Sri Lanka v New Zealand, 1st Test, Galle, 3rd day August 20, 2009

Plan was to bat time, says McIntosh

New Zealand opener Tim McIntosh is disappointed after missing a second Test hundred on another rain-hit day in Galle. He prevented the New Zealand batting order from falling apart with a solid 69 off 226 balls in 292 minutes but was trapped lbw by Muttiah Muralitharan.

"It was very disappointing to do that much work and face that many balls and then for one ball you get out," McIntosh said after the day's play. "You want to go on and get your three figures but I am pretty happy getting some runs. I like to convert fifties to hundreds, I am a bit disappointed, but I'll take that I guess."

McIntosh was trying to wear down the Sri Lankan bowlers by batting time which was New Zealand's plan to tackle the varied bowling attack. "I was trying to bat time, wear them down and make them come back after a spell if they can. First time batting out here, its different. [There's a] lack of bounce and a turning wicket. I guess I had to spend as much time as possible because I got guys around me who played quite freely.

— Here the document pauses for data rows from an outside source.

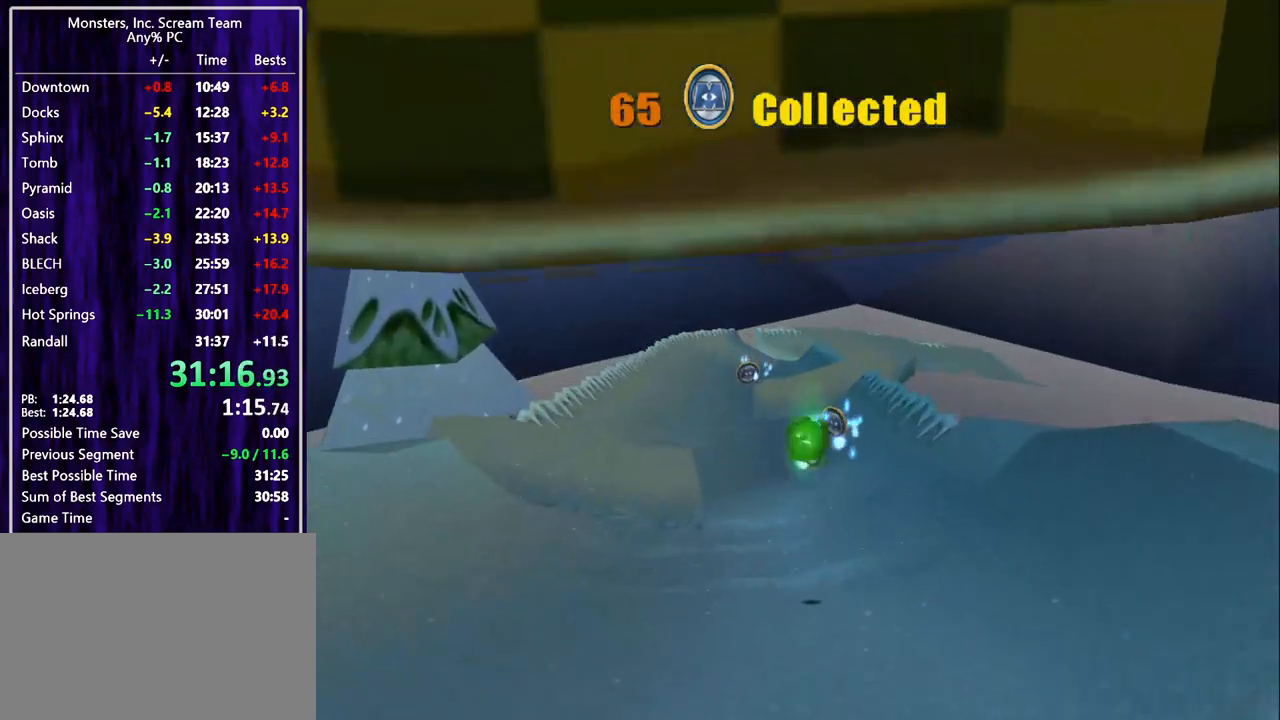
{"buttons": ["DPAD_UP"], "left_stick": "center", "events": [[200, "DPAD_RIGHT", "down"], [333, "DPAD_RIGHT", "up"]]}
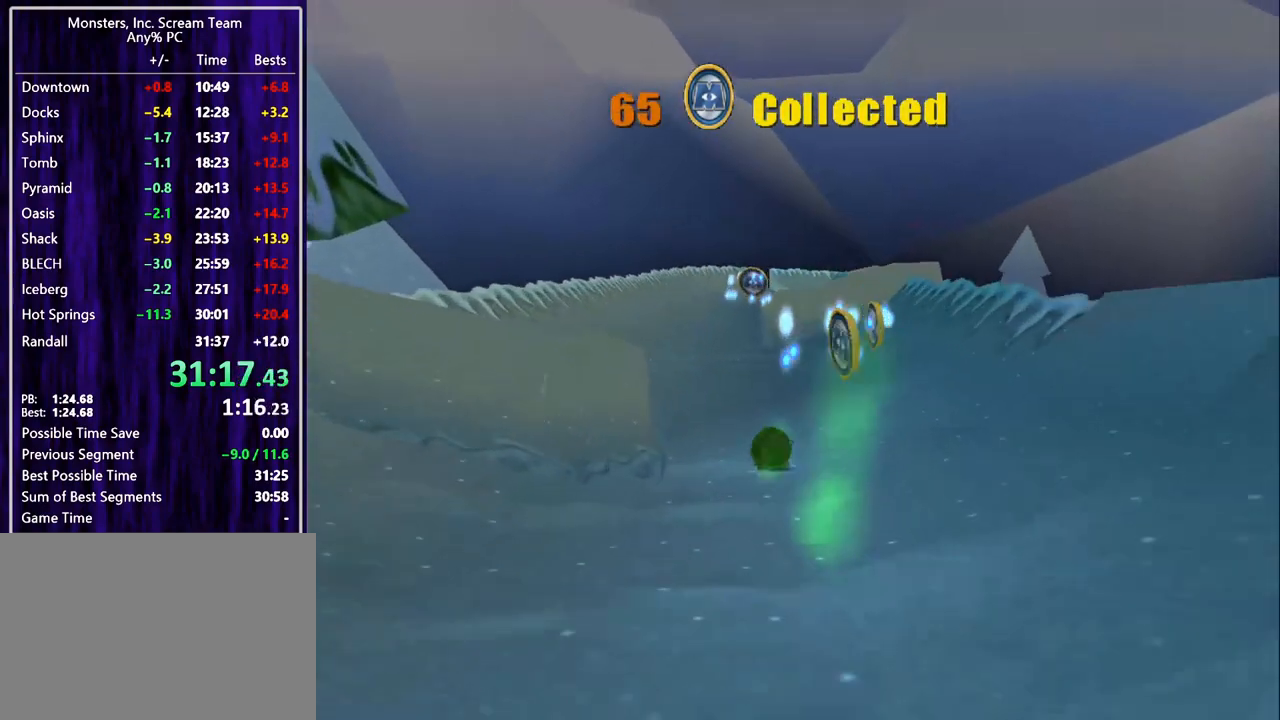
{"buttons": ["DPAD_LEFT"], "left_stick": "center", "events": [[200, "DPAD_LEFT", "down"], [267, "DPAD_UP", "up"], [433, "DPAD_DOWN", "down"], [500, "DPAD_DOWN", "up"]]}
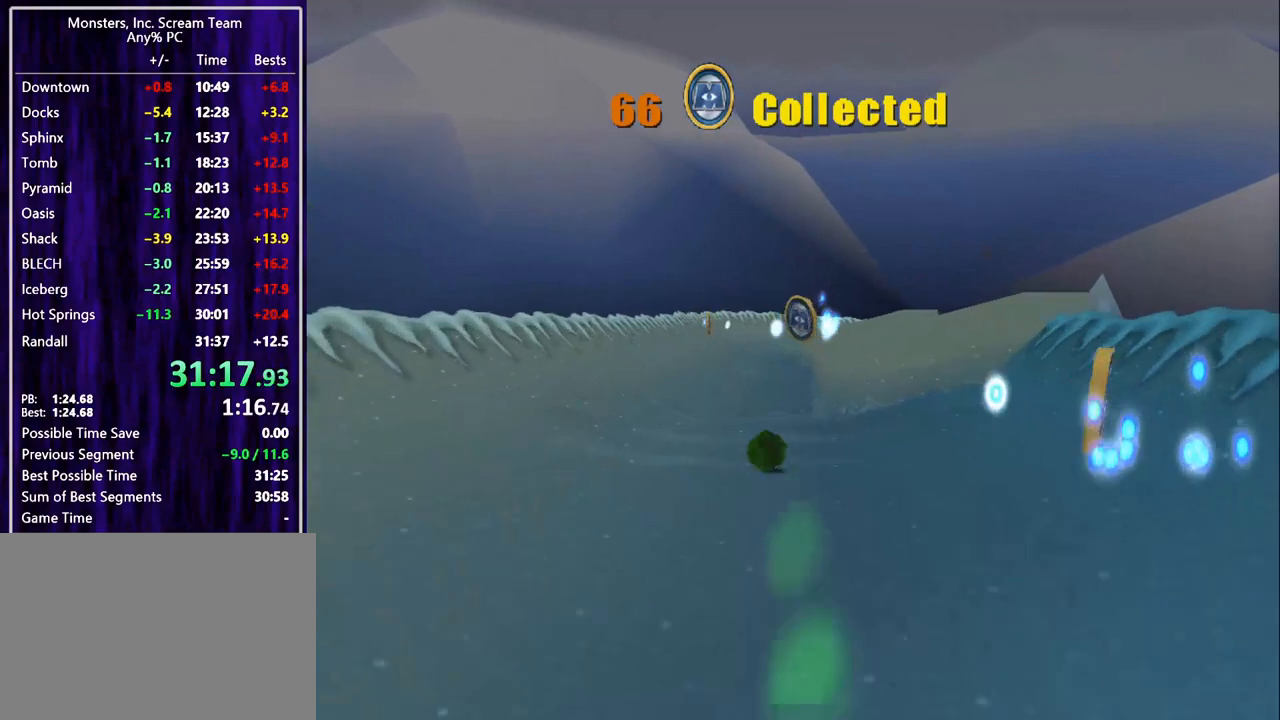
{"buttons": ["DPAD_UP", "DPAD_LEFT"], "left_stick": "center", "events": [[167, "DPAD_UP", "down"]]}
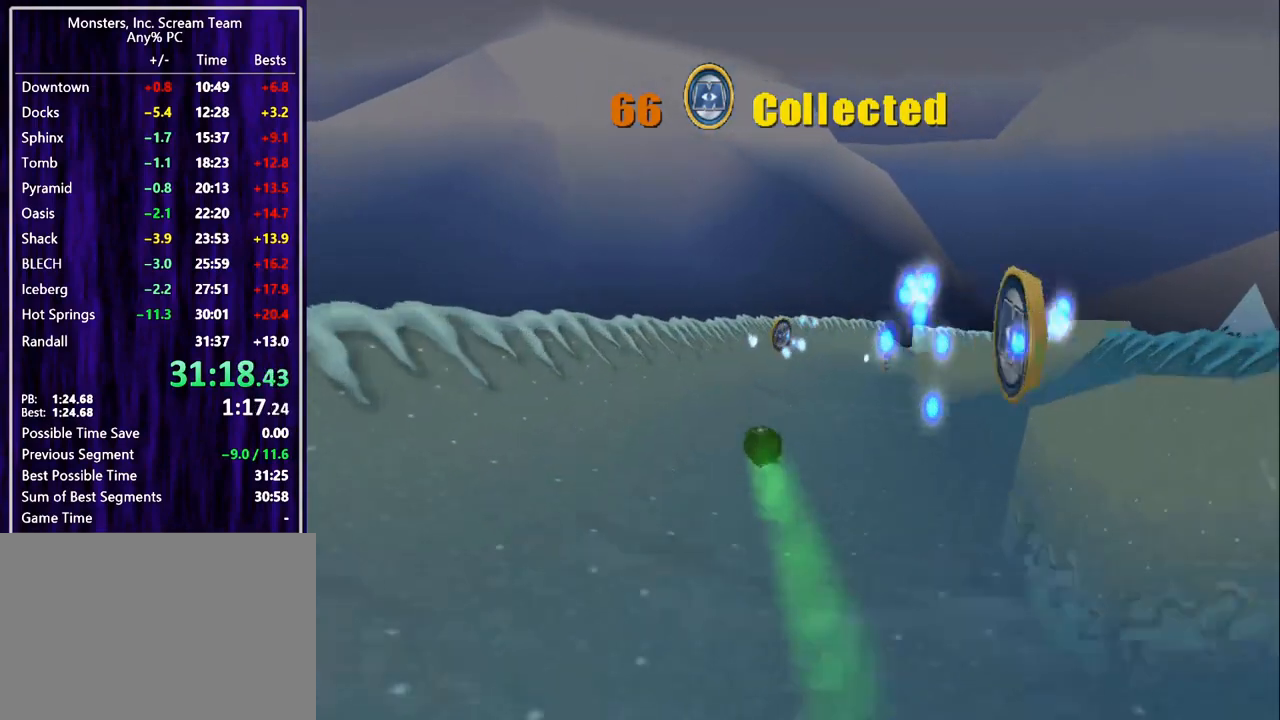
{"buttons": ["DPAD_RIGHT"], "left_stick": "center", "events": [[367, "DPAD_LEFT", "up"], [367, "DPAD_UP", "up"], [400, "DPAD_RIGHT", "down"]]}
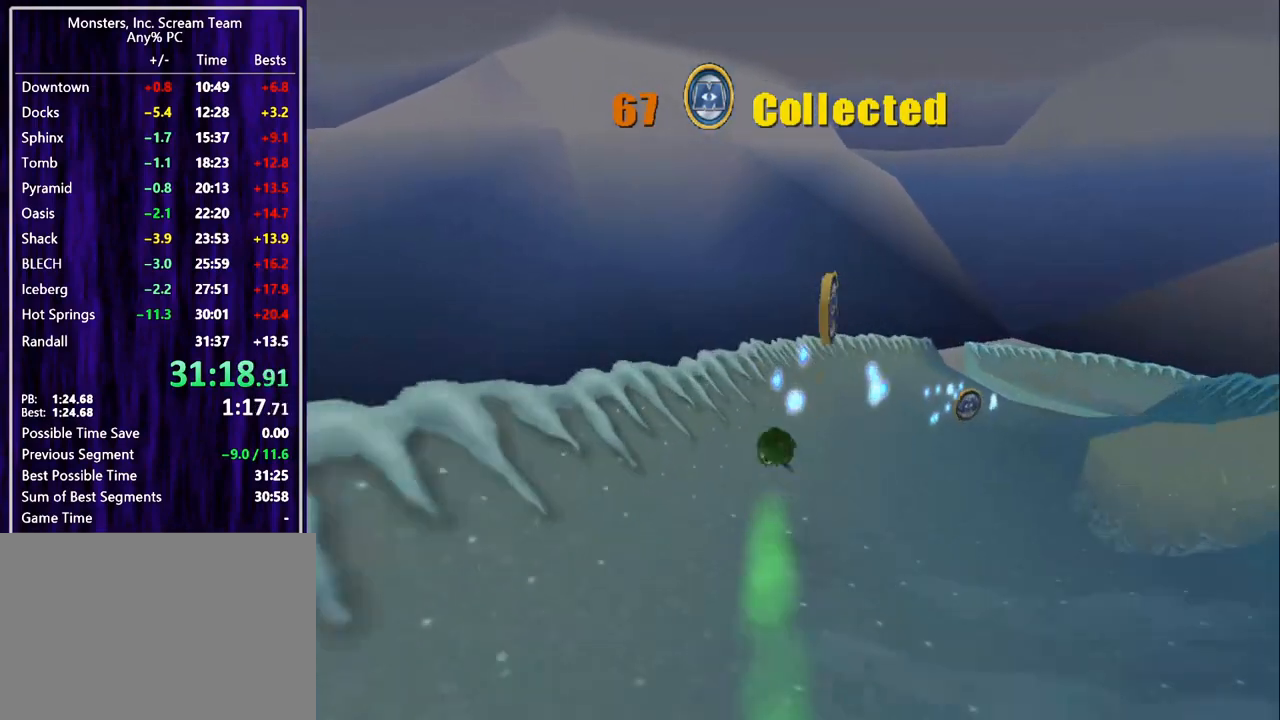
{"buttons": ["DPAD_UP", "DPAD_RIGHT"], "left_stick": "center", "events": [[33, "DPAD_DOWN", "down"], [433, "DPAD_DOWN", "up"], [433, "DPAD_UP", "down"]]}
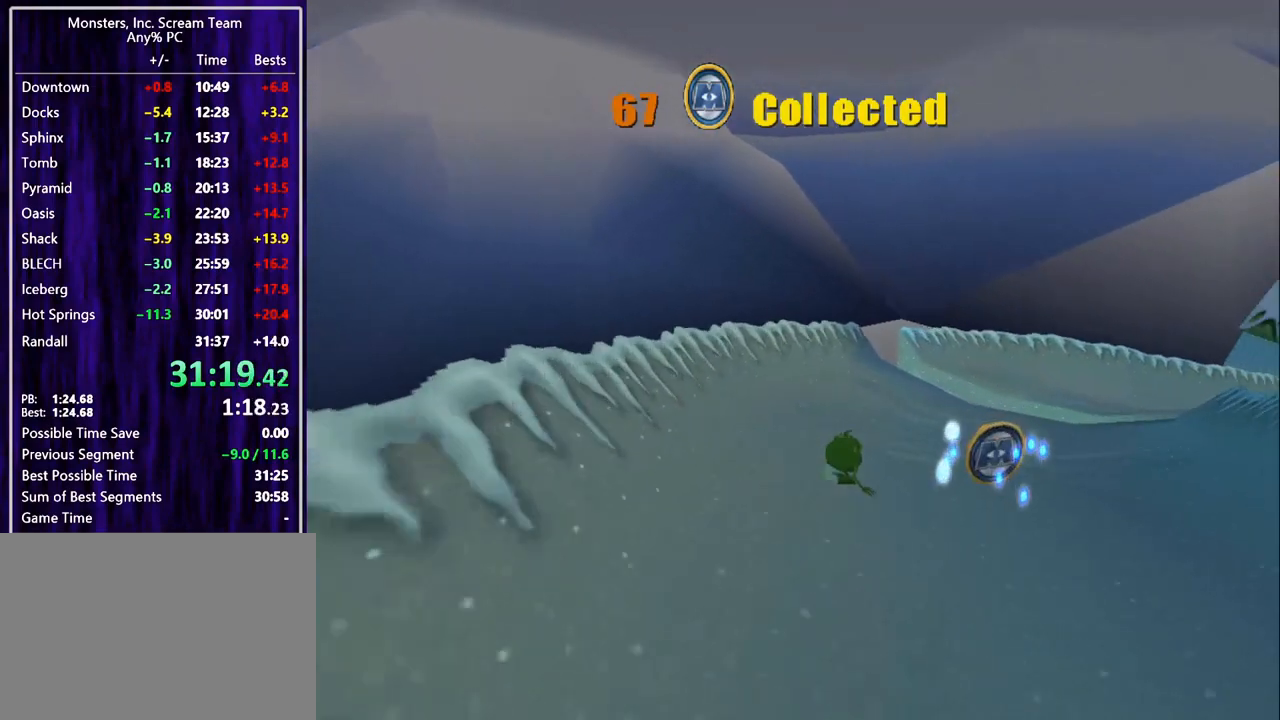
{"buttons": ["DPAD_UP", "DPAD_RIGHT"], "left_stick": "center", "events": [[100, "DPAD_UP", "up"], [433, "DPAD_UP", "down"]]}
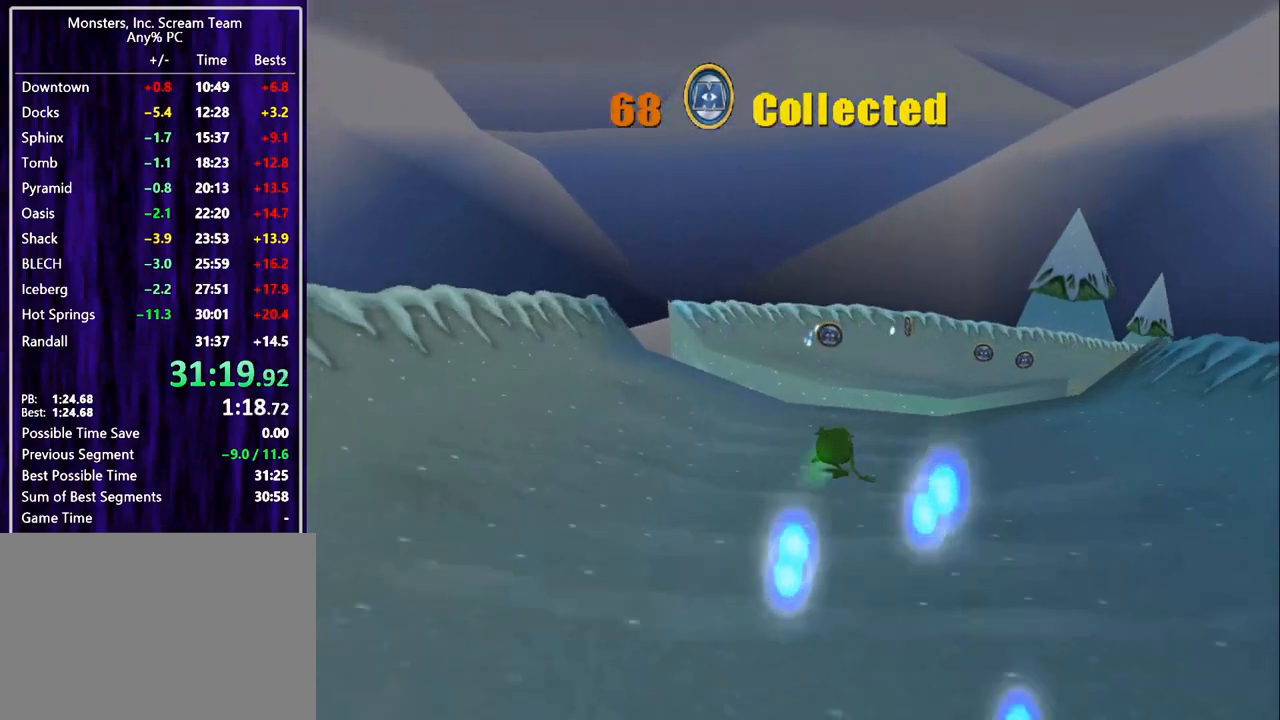
{"buttons": ["DPAD_DOWN", "DPAD_RIGHT"], "left_stick": "center", "events": [[67, "CROSS", "down"], [100, "DPAD_UP", "up"], [200, "CROSS", "up"], [200, "DPAD_DOWN", "down"]]}
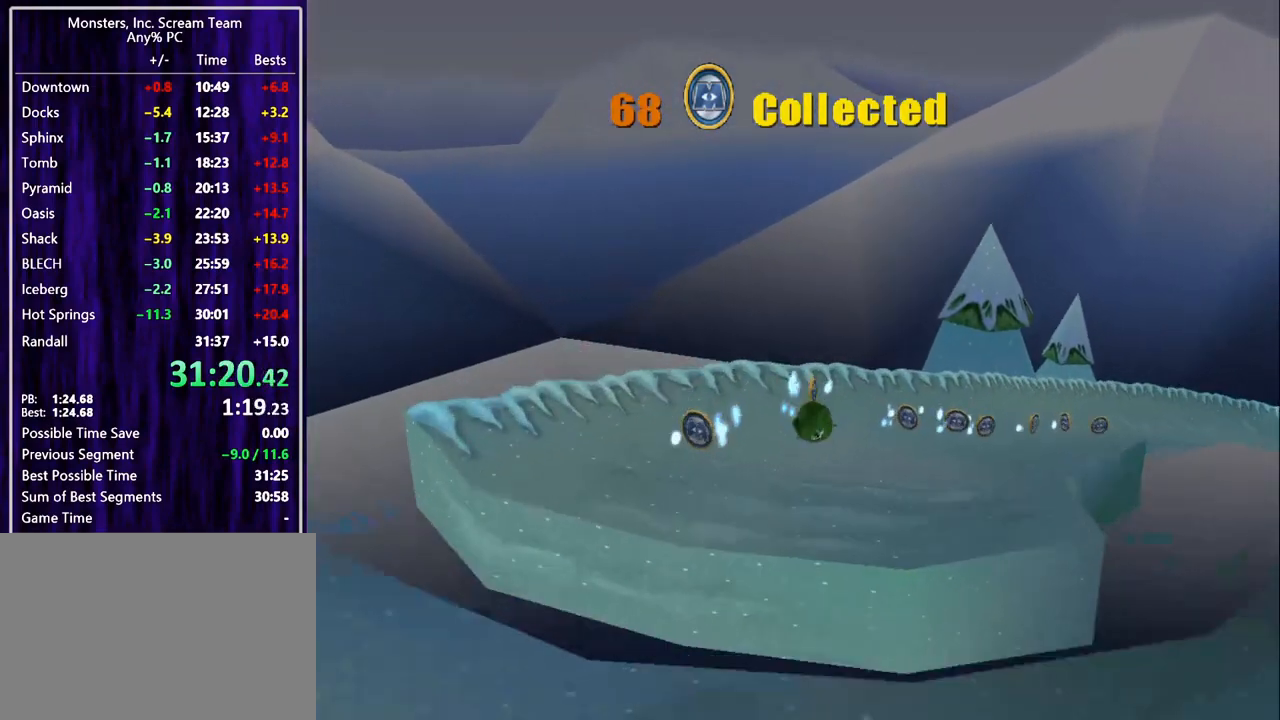
{"buttons": ["DPAD_RIGHT"], "left_stick": "center", "events": [[333, "DPAD_DOWN", "up"]]}
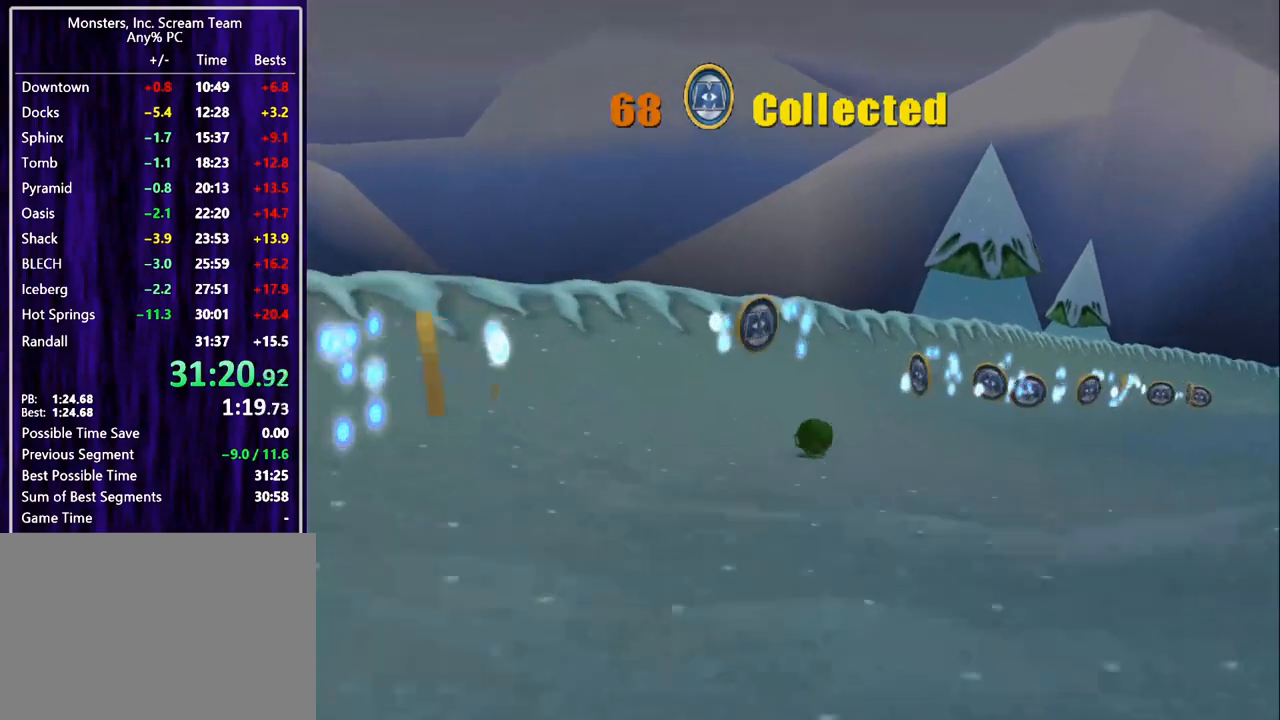
{"buttons": ["DPAD_UP", "DPAD_RIGHT"], "left_stick": "center", "events": [[133, "DPAD_UP", "down"]]}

"In terms of ticking runs over at a certain rate, it became quite a challenge when you got both spinners bowling so accurately. With a semi-defensive field set it's not easy to keep attacking like you would like. I guess I spent as much time as possible trying to get partnerships going."

Despite McIntosh's knock, New Zealand still lost wickets and were 281 for 8, trailing by 171 runs at the end of the day. "No one wants to lose wickets in clumps, that's what any team tries to avoid, but we didn't do that well today," said McIntosh.

He had spoken to two former New Zealand batsmen, John Wright and Matt Horne, before the tour of Sri Lanka and said that their advice had "helped". "Both of them gave me some good feedback on what to expect and what the conditions are going to be like.

"The time we spent with Saqlain [Mushtaq] was really good for us. We hadn't faced these sorts of deliveries before and he taught us how to look for it and how to go about playing it."